If disputes arose, she was not to try to settle them by herself, but was to bring them before the Council. Baron Gustav was entirely competent to give advice that Elin would be wise to heed. He and the other barons, Caspar and Isak, had lived in Iselin all their lives; there were few doings that they did not know of.
“But Granddam,” Elin said, when these and other instructions had been laid before her, “what shall I actually do?”
“Watch and learn, Granddaughter. And practice for the time when you receive Iselin as an inheritance upon my death—which, I assure you, is yet very distant.”
Elin almost dropped her goblet. “But—but—”
“How did I know?

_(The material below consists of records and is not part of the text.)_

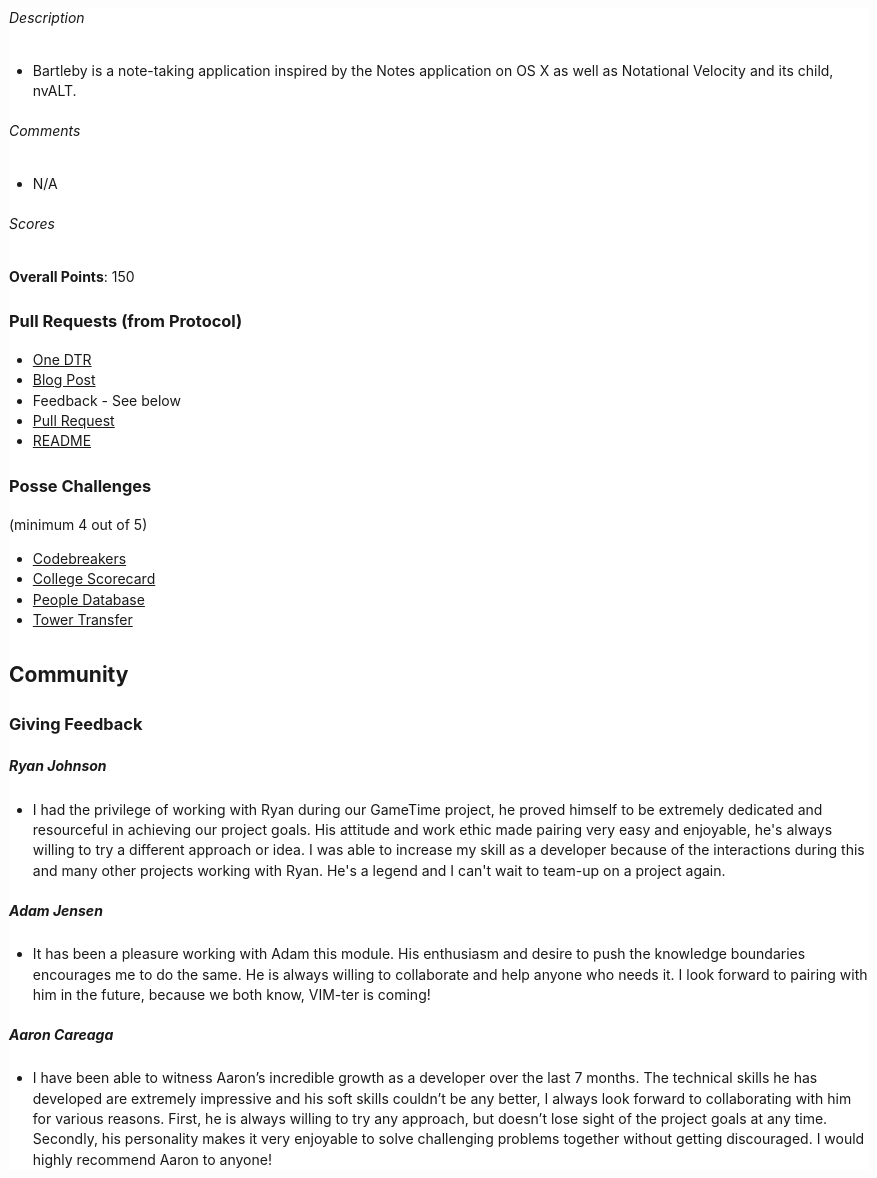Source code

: ###### Description
* Bartleby is a note-taking application inspired by the Notes application on
OS X as well as Notational Velocity and its child, nvALT.

###### Comments
* N/A

###### Scores

**Overall Points**: 150

### Pull Requests (from Protocol)

* [One DTR](https://gist.github.com/jasonpilz/21d0153c5c680fbb0d37#file-setting_expectations-markdown)
* [Blog Post](https://medium.com/@jasonpilz/getting-started-with-ember-electron-11cadbf65633#.bvrnaf4uh)
* Feedback - See below
* [Pull Request](https://github.com/jasonpilz/idea-box-js/pull/14)
* [README](https://github.com/jasonpilz/particle)

### Posse Challenges
(minimum 4 out of 5)

* [Codebreakers](https://github.com/kay-posse/Codebreakers)
* [College Scorecard](https://github.com/chadellison/posse_challenges/tree/master/college_scorecard)
* [People Database](https://github.com/kay-posse/people_database)
* [Tower Transfer](https://github.com/kay-posse/tower-transfer)

## Community

### Giving Feedback

##### Ryan Johnson
* I had the privilege of working with Ryan during our GameTime project, he proved
himself to be extremely dedicated and resourceful in achieving our project goals.
His attitude and work ethic made pairing very easy and enjoyable, he's always
willing to try a different approach or idea. I was able to increase my skill as
a developer because of the interactions during this and many other projects
working with Ryan. He's a legend and I can't wait to team-up on a project again.

##### Adam Jensen
* It has been a pleasure working with Adam this module. His enthusiasm and desire
to push the knowledge boundaries encourages me to do the same. He is always
willing to collaborate and help anyone who needs it. I look forward to pairing
with him in the future, because we both know, VIM-ter is coming!

##### Aaron Careaga
* I have been able to witness Aaron’s incredible growth as a developer over the
last 7 months. The technical skills he has developed are extremely impressive and
his soft skills couldn’t be any better, I always look forward to collaborating
with him for various reasons. First, he is always willing to try any approach,
but doesn’t lose sight of the project goals at any time. Secondly, his personality
makes it very enjoyable to solve challenging problems together without getting
discouraged. I would highly recommend Aaron to anyone!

The same way I know how you have long thought of me as just an old woman, well past her prime, and someone to be used when it suited you.” The Duchess arose from her chair and pulled herself up to her full height, the stoop to her shoulders vanquished for the moment. “Never, ever underestimate me, child. It amused me to watch you try to
maneuver me—for a while. I am amused no longer. Now, you will become my pupil in truth or, be assured, I will cast you away without a second thought. I am still powerful enough both personally and politically to do great things, never doubt that. Together we can accomplish even greater deeds, even to creating civil unrest that will topple a kingdom and set father against son until the only one left with a claim to rule the country is a daughter. But”—Ysa swooped unexpectedly and grasped Elin’s face in one hand, forcing her to look the older woman in the eye—“only if that one is loyal to me and only me.”
Elin felt as if she had been stripped bare; her heart sank within her. All her secret thoughts and ambitions—what she had thought were her secrets—were plain to Ysa, and apparently, had always been. She had seriously underestimated the woman she had thought to use to her own advantage. And, gazing into Ysa’s eyes, she realized how close she had come not only to being cast aside but perhaps even finding Ysa her enemy.
A cold shudder went through her. She had thoughtlessly come much too close to the ruination of all her ambitions. Bad enough that Ysa was displeased with her; much worse would be to have her enmity replace what love or affection she currently had for the Princess.
“I swear, Granddam,” Elin said. “I most heartily swear to be your most loyal pupil in word, thought, and deed, from this moment hence.”
“Good.” Ysa released Elin from her grasp. “Now you may call the Court ladies in so they may learn of your new status.”
Thirteen
The twisted strands of the frozen flame surrounding Zazar gradually began to thaw and move again. A hand reached through the flame and Zazar grasped it. A couple of steps, and she had emerged into a small mud-walled room lined with wooden shelves crammed with blankets and other goods, carefully placed to be safely out of the flames. She found herself staring face to face with a person who could only be Steinvor Askepott.
“Apologies, Zazar,” the Wysen-wyf said. “You are Zazar, aren’t you? Someone else didn’t get hold of the bundle of herbs of Transport, did they?”